EXERCISE DESCRIPTION -> Extend the article on the footballer Mark Coulson, starting right after its last sentence.

EXTRACT ->
══════════
Mark Coulson

Personal information
- Date of birth: 11 February 1986 (age 39)
- Place of birth: Huntingdon, England
- Position(s): Defender/Midfielder

Team information
- Current team: St Ives Town

Senior career*
- Years: Team / Apps / (Gls)
- 2003–2005: Peterborough United / 8 / (0)
- 2007: Histon
- 2007–2009: Hemel Hempstead Town / 21 / (0)
- 2009–2010: Biggleswade Town
- 2010–2013: Bury Town / 112 / (1)
- 2013–2016: Biggleswade Town
- 2016–2017: St Ives Town / 16 / (0)
- 2017–2018: Cambridge City / 11 / (0)
- 2018–: St Ives Town / 33 / (2)

= Mark Coulson =

English footballer (born 1986)

Mark Coulson (born 11 February 1986) is an English footballer who plays for side St Ives Town, where he plays as a defender.
══════════
RECORDS ->
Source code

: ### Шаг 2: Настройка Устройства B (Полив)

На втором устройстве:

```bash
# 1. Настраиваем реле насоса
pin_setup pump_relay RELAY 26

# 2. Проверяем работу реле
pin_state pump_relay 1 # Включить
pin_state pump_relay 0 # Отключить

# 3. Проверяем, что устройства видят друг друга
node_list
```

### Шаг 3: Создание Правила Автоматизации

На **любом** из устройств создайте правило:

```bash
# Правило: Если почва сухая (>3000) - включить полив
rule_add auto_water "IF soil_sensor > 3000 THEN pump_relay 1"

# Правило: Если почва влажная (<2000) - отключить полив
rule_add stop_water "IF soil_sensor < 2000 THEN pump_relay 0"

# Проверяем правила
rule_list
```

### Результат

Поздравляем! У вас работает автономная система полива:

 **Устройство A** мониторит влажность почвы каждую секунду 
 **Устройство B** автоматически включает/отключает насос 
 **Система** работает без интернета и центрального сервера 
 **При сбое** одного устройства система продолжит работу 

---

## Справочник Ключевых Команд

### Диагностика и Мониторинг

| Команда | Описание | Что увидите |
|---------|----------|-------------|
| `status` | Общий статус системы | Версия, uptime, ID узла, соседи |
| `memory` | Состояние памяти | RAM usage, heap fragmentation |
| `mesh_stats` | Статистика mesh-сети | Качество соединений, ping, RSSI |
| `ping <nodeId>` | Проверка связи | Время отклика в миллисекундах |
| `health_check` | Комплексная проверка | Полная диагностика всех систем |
══════════
TASK RESPONSE ->
==Playing career==
===Peterborough United===
Coulson made his Football League debut for Peterborough United in the 5–0 defeat at Tranmere Rovers on 18 March 2005 replacing Ahmed Deen as a substitute.

He made eight league appearances for Peterborough, before signing for Histon in 2007. Later in the year he moved on to Hemel Hempstead Town. In 2009, he signed for Biggleswade Town.

===Bury Town===
In July 2010, Mark moved to Bury Town.

===St Ives Town===
Coulson signed for Southern League Premier Division Central side St Ives Town for the 2018–19 season.